-- Given entries follows --
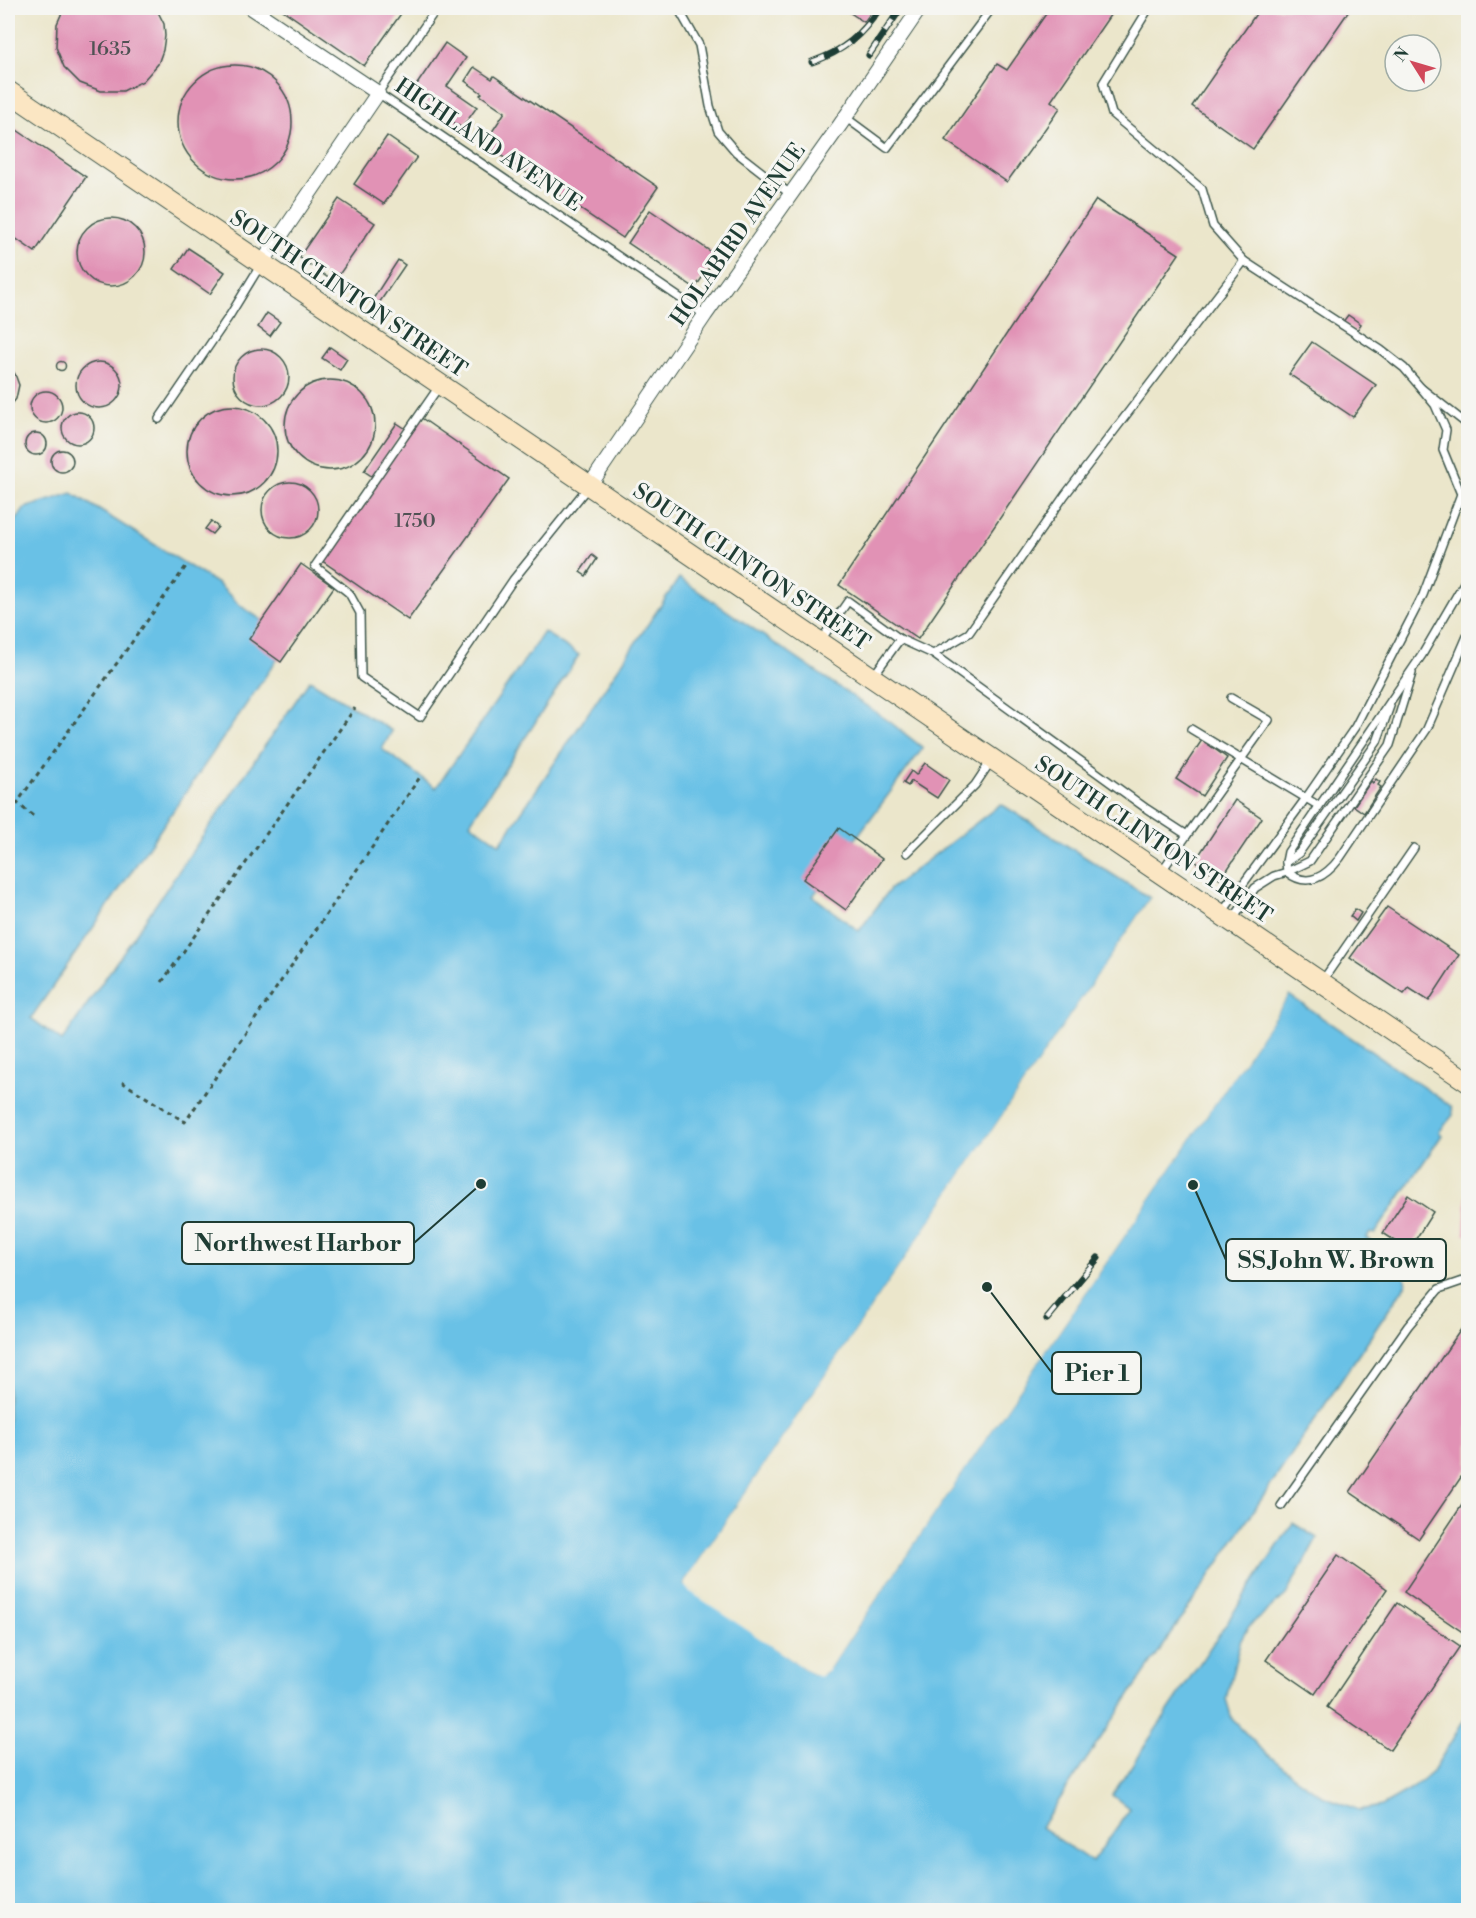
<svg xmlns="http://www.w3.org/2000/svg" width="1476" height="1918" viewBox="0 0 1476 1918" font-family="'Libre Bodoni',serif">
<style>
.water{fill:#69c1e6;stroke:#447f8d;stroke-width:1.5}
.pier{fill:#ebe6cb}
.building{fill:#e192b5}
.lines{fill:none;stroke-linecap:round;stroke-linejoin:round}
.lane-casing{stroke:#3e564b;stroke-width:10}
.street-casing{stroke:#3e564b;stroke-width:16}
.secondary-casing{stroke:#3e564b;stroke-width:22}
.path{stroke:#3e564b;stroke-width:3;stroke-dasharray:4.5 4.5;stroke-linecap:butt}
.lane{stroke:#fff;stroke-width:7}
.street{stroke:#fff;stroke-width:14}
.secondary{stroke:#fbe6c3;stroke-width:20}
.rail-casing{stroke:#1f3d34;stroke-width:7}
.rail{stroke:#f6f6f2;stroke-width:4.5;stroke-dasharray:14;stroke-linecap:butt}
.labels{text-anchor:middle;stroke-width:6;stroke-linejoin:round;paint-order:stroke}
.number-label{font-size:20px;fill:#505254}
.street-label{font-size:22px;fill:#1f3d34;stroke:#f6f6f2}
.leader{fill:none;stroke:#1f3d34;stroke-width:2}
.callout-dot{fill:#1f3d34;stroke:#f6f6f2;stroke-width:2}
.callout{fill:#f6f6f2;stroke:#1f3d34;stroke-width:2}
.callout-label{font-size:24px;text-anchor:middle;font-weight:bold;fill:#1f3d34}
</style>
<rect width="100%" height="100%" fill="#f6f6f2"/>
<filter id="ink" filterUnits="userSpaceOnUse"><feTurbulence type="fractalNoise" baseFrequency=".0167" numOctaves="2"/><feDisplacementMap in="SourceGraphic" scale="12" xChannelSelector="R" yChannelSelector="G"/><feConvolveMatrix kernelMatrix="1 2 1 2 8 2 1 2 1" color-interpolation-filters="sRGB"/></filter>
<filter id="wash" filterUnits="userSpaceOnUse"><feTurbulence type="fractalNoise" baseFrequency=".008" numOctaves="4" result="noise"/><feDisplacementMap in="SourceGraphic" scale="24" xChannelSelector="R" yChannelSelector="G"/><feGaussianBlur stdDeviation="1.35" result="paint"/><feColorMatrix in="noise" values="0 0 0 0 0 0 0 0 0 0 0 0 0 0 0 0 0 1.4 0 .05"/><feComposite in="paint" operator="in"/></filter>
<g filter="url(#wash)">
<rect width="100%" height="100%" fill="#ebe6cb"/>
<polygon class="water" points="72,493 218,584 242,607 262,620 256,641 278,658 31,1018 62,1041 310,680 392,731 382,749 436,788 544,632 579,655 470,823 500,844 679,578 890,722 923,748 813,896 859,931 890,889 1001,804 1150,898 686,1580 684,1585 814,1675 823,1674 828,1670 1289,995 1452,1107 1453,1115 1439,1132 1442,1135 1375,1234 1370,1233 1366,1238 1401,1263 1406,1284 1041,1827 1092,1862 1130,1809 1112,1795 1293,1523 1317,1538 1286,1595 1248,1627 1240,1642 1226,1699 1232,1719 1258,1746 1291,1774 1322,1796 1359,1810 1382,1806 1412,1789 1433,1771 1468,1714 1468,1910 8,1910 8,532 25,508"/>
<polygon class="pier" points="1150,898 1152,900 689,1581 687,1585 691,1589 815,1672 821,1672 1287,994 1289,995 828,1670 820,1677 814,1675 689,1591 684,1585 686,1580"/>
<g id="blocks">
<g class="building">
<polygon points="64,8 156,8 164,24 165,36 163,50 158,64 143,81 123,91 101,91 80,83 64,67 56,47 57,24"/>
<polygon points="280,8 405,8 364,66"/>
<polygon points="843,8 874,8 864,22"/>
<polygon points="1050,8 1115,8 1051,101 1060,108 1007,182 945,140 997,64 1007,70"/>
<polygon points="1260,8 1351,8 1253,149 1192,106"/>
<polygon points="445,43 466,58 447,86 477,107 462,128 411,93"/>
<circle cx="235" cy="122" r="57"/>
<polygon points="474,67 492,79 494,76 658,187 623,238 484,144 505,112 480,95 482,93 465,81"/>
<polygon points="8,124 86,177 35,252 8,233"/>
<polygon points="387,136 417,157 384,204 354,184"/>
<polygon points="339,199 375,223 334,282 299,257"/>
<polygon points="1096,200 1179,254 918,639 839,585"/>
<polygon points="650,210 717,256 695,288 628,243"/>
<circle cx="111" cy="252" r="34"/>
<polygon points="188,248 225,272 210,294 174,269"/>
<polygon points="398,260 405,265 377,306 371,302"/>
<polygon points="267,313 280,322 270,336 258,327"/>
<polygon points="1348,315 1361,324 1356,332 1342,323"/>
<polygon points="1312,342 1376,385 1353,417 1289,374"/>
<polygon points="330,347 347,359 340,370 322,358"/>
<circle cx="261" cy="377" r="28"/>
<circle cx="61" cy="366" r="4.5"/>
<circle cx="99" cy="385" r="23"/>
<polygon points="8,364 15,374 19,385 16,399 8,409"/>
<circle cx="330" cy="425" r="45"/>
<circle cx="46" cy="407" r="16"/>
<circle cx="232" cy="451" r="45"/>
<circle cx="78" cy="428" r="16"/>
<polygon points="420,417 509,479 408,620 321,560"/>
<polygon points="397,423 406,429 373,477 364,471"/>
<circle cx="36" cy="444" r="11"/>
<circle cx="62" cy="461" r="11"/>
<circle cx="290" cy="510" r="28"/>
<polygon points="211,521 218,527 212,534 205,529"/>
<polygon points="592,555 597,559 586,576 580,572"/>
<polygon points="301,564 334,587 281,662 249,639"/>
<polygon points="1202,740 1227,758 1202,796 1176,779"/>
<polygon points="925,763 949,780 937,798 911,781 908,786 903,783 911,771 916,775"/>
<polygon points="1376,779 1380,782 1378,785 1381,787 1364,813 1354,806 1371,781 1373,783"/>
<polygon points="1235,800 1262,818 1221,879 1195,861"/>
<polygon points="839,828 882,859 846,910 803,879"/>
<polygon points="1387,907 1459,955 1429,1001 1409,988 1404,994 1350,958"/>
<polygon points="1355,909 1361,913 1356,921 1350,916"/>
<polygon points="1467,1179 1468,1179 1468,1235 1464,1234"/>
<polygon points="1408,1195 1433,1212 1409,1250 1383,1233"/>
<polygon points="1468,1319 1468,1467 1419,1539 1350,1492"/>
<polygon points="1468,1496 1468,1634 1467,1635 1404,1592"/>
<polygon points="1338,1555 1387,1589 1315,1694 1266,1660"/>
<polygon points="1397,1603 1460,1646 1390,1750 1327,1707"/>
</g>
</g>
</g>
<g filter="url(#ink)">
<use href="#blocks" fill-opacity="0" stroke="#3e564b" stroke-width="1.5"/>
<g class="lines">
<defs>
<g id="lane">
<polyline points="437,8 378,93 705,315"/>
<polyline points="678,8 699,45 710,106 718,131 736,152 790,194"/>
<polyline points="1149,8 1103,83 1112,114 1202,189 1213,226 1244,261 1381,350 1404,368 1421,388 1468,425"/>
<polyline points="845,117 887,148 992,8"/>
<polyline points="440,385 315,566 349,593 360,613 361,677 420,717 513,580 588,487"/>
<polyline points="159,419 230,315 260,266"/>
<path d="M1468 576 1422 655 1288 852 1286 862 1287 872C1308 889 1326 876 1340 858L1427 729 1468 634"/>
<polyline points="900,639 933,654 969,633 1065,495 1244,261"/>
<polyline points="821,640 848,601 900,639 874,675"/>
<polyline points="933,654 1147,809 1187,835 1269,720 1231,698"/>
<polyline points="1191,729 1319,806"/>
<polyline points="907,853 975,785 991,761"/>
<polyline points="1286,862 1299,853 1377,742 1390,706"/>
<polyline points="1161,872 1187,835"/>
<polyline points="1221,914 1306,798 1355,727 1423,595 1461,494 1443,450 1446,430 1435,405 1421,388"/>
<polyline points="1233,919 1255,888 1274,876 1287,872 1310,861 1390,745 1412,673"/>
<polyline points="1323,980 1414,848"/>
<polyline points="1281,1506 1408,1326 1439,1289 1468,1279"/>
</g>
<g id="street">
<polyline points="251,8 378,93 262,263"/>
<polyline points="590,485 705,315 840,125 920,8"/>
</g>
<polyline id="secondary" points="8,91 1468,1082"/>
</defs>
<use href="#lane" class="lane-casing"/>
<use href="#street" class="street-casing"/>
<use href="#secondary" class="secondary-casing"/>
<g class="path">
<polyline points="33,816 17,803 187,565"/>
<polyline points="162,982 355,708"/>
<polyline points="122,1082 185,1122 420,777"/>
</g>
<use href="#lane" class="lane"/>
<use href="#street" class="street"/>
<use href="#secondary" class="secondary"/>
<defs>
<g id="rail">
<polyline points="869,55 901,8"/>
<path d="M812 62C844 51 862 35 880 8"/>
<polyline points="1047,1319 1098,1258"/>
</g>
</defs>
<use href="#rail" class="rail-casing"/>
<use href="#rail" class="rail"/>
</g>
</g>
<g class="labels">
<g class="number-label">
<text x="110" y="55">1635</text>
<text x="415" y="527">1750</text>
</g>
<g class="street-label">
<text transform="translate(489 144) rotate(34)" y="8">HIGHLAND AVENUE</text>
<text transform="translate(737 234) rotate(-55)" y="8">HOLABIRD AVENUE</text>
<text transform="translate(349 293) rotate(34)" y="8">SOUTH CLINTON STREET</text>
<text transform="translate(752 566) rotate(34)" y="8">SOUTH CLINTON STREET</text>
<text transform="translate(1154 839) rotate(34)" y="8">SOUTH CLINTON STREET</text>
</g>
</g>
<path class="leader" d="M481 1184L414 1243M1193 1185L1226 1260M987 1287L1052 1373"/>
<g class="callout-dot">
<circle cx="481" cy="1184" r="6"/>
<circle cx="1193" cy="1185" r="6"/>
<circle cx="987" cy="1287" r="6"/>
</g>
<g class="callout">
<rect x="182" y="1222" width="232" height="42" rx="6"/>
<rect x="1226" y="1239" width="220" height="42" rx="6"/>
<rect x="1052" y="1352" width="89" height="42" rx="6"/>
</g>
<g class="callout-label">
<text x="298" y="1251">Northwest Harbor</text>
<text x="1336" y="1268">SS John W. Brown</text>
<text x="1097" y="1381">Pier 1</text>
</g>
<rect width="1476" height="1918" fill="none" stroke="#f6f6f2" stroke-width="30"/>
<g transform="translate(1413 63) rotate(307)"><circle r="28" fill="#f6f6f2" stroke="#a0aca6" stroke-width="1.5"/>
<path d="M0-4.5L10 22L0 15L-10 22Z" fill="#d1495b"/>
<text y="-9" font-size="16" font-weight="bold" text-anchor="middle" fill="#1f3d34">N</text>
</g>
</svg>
-- Given entries concluded --
Work to be completed → An answer is complete only when it holds every line above containing the string "dasharray".

Task result →
.path{stroke:#3e564b;stroke-width:3;stroke-dasharray:4.5 4.5;stroke-linecap:butt}
.rail{stroke:#f6f6f2;stroke-width:4.5;stroke-dasharray:14;stroke-linecap:butt}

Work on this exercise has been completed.